Consistent with witness statements that there were gunmen  on upper floors of unfinished apartment buildings or on the roof of a university building, the doctor said that most shooting victims treated at Um al-Masyreen “were shot in the upper part of their body – face and head, throat, and upper chest – and from the angles that the bullets entered and the fact that they were mostly hit in the upper part of their body, we think that most of it was from fire from on top of the buildings, but that is something the general prosecutor is following up.”

Victims identified by Human Rights Watch based on statements by witnesses and hospital staff, and morgue records obtained by a local rights group:
 

1. Ahmed Abd al-Wahab Hassan, 39, participant in pro-Morsy march.
2. Mustafa Amin Gharib, 21, participant in pro-Morsy march.
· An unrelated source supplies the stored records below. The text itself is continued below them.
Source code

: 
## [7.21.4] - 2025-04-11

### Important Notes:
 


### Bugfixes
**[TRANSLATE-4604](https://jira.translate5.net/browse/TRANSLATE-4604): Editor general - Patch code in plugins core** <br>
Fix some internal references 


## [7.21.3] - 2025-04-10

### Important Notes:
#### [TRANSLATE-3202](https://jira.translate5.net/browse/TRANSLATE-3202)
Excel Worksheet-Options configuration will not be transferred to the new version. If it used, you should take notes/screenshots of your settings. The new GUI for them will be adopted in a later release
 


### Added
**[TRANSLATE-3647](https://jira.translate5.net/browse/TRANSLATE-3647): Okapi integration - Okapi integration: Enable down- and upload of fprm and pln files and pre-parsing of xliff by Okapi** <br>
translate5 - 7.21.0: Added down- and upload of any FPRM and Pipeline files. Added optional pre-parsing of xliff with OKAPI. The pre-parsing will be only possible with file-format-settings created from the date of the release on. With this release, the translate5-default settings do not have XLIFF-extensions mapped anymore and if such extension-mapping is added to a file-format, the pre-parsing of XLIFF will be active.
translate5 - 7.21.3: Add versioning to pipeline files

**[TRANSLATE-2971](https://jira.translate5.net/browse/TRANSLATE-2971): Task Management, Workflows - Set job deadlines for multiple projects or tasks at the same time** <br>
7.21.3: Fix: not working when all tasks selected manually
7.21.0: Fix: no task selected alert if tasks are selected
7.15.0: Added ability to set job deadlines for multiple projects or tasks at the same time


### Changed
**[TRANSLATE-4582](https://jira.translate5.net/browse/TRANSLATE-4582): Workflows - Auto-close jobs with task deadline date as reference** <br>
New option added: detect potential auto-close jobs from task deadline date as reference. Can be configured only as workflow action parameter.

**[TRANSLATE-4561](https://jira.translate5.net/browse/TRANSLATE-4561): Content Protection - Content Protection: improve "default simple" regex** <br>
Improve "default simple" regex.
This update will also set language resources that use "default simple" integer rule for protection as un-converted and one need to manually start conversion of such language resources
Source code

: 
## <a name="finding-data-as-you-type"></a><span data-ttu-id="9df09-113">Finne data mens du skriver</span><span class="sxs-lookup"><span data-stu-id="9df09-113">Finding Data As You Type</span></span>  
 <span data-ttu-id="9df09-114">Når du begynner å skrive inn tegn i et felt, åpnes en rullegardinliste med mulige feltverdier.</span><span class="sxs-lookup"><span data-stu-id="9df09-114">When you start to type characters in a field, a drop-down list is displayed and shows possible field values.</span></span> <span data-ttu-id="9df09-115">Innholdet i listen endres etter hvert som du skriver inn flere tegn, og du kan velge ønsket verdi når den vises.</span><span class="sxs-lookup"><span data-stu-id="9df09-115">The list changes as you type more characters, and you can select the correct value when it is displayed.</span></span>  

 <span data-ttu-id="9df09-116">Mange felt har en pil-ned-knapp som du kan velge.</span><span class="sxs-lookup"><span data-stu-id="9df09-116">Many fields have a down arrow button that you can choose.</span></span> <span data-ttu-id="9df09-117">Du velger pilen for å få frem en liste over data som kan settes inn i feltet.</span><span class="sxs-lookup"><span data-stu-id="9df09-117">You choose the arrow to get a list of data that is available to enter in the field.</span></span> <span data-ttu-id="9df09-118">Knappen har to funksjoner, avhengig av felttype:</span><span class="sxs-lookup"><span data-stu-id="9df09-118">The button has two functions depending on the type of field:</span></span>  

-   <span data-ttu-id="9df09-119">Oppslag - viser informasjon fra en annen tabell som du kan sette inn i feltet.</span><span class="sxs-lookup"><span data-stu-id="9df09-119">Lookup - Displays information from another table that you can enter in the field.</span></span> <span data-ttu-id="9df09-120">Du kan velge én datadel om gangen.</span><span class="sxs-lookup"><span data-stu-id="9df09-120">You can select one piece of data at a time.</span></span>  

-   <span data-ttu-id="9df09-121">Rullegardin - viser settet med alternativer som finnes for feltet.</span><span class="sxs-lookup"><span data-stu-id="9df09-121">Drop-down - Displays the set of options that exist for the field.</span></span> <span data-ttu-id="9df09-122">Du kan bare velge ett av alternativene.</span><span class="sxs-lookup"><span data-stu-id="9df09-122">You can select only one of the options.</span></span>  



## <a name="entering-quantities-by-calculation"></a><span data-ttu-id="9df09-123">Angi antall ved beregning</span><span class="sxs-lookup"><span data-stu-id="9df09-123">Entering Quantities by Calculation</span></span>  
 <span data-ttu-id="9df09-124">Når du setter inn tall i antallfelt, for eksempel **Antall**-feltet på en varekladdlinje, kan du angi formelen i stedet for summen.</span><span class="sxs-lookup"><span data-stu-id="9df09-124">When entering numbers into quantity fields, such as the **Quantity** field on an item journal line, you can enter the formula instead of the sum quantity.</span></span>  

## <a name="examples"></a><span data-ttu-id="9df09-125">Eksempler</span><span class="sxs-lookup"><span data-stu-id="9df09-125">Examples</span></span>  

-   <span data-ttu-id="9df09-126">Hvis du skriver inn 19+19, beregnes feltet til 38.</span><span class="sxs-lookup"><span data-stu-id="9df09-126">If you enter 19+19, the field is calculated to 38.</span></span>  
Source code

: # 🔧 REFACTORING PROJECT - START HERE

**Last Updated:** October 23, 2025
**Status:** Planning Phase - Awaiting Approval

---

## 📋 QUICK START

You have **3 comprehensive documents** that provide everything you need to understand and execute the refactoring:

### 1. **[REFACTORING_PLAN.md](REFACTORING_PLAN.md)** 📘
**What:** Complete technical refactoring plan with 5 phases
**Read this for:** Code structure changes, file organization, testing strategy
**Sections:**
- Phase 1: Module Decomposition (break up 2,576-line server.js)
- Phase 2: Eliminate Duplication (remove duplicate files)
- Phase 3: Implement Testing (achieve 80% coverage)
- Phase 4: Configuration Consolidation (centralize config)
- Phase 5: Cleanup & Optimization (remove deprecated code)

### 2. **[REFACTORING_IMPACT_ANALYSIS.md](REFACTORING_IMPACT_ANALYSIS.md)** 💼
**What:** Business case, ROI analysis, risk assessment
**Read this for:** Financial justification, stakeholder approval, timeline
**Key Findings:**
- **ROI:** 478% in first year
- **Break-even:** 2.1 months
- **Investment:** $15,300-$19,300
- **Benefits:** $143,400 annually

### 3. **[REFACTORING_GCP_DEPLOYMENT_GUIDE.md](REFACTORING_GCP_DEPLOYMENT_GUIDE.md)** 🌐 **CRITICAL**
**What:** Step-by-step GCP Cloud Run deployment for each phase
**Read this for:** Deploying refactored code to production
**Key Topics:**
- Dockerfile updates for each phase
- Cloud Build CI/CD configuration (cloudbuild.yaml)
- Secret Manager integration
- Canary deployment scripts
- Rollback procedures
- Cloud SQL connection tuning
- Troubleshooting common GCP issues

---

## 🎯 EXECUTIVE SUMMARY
3. Ahmad Abd al-Hamid Ahmad, 35, participant in pro-Morsy march, killed by bullet to the head.
4. Amr Mohammed Abd al-Hamid, 34, Bein al-Sarayat resident, opposed to the pro-Morsy march, killed by bullet to the head.
5. Karim Mohamed Fathi, 24, resident of Bain al-Sarayat, opposed to the pro-Morsy march, died from live fire.
6. Abdel Aziz Ahmed al-Ors, Bein al-Sarayat resident, butcher’s son, not involved in the clashes.  
7. Mohamed Said Yusif, 37, Bein al-Sarayat resident, engineer.
8. Tamer Abd al-Rahman Abd al-Hamid, 27, from Mansoura, gunshot wounds to the chest.
9. Mahmoud Mohamed Ibrahim, 36, awaiting autopsy report.
10. Khalid Ghanim Qotb, 32, awaiting autopsy report.
11. Mohamed Samir Abd al-Hamid, according to identification he was carrying.